* DATA RECORDS
== == ==

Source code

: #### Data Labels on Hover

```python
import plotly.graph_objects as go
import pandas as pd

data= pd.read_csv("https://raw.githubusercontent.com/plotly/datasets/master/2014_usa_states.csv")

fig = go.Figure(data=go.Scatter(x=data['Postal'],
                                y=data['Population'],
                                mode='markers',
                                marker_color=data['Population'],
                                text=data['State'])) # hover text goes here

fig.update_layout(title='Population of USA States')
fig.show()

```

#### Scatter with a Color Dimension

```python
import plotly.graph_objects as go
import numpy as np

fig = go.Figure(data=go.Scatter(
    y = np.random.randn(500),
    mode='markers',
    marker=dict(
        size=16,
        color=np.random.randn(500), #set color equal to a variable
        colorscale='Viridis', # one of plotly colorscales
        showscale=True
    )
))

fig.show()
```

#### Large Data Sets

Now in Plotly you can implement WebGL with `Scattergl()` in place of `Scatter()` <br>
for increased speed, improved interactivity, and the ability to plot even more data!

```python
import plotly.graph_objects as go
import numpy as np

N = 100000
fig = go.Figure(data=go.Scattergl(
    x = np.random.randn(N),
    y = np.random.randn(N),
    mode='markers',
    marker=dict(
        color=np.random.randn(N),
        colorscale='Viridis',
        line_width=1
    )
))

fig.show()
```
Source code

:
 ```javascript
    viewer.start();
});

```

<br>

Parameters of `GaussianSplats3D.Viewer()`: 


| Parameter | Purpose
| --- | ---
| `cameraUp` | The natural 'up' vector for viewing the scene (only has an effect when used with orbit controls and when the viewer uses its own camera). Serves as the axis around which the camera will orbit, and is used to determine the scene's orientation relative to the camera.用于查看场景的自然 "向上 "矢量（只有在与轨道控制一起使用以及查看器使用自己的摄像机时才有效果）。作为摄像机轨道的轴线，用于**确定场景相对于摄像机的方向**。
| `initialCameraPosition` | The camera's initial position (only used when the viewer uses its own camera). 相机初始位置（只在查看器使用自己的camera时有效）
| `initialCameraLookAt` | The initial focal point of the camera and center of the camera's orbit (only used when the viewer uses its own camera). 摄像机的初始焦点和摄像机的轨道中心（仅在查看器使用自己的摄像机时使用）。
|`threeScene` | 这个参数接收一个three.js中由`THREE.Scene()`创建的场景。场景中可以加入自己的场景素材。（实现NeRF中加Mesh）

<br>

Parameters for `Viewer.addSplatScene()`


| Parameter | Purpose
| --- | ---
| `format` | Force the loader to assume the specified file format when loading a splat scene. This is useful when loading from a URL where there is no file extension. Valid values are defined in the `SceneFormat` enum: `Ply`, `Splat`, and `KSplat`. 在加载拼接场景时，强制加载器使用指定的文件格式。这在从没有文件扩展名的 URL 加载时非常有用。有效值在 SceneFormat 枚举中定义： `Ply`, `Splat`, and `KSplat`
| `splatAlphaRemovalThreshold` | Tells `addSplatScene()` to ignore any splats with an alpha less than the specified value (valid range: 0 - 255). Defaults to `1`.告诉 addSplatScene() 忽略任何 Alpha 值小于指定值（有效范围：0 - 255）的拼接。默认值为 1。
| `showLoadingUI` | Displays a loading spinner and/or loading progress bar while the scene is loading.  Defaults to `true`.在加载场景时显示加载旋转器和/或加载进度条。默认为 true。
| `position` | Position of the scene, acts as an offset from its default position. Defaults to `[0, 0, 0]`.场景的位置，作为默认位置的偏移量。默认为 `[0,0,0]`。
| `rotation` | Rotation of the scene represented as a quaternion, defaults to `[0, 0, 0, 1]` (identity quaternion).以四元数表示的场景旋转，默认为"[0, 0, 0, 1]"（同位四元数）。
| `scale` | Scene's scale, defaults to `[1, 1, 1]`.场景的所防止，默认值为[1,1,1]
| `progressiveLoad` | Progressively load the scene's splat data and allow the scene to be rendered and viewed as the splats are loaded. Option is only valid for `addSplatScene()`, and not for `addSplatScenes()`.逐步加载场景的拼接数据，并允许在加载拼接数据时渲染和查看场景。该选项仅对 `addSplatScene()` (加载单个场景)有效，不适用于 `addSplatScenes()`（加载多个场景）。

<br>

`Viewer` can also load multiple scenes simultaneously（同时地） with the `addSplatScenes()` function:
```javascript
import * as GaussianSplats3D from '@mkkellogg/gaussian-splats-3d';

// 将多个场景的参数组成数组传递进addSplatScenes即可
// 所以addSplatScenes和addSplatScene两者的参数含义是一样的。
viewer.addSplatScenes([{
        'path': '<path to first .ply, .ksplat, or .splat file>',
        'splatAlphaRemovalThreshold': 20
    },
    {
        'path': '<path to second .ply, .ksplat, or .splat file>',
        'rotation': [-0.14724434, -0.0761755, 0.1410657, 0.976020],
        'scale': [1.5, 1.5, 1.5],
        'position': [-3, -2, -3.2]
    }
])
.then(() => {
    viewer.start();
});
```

== == ==

* WORK INSTRUCTION
Report all lines of the data above that include the string "only".

* RESPONSE TO THE EXERCISE
| `cameraUp` | The natural 'up' vector for viewing the scene (only has an effect when used with orbit controls and when the viewer uses its own camera). Serves as the axis around which the camera will orbit, and is used to determine the scene's orientation relative to the camera.用于查看场景的自然 "向上 "矢量（只有在与轨道控制一起使用以及查看器使用自己的摄像机时才有效果）。作为摄像机轨道的轴线，用于**确定场景相对于摄像机的方向**。
| `initialCameraPosition` | The camera's initial position (only used when the viewer uses its own camera). 相机初始位置（只在查看器使用自己的camera时有效）
| `initialCameraLookAt` | The initial focal point of the camera and center of the camera's orbit (only used when the viewer uses its own camera). 摄像机的初始焦点和摄像机的轨道中心（仅在查看器使用自己的摄像机时使用）。
| `progressiveLoad` | Progressively load the scene's splat data and allow the scene to be rendered and viewed as the splats are loaded. Option is only valid for `addSplatScene()`, and not for `addSplatScenes()`.逐步加载场景的拼接数据，并允许在加载拼接数据时渲染和查看场景。该选项仅对 `addSplatScene()` (加载单个场景)有效，不适用于 `addSplatScenes()`（加载多个场景）。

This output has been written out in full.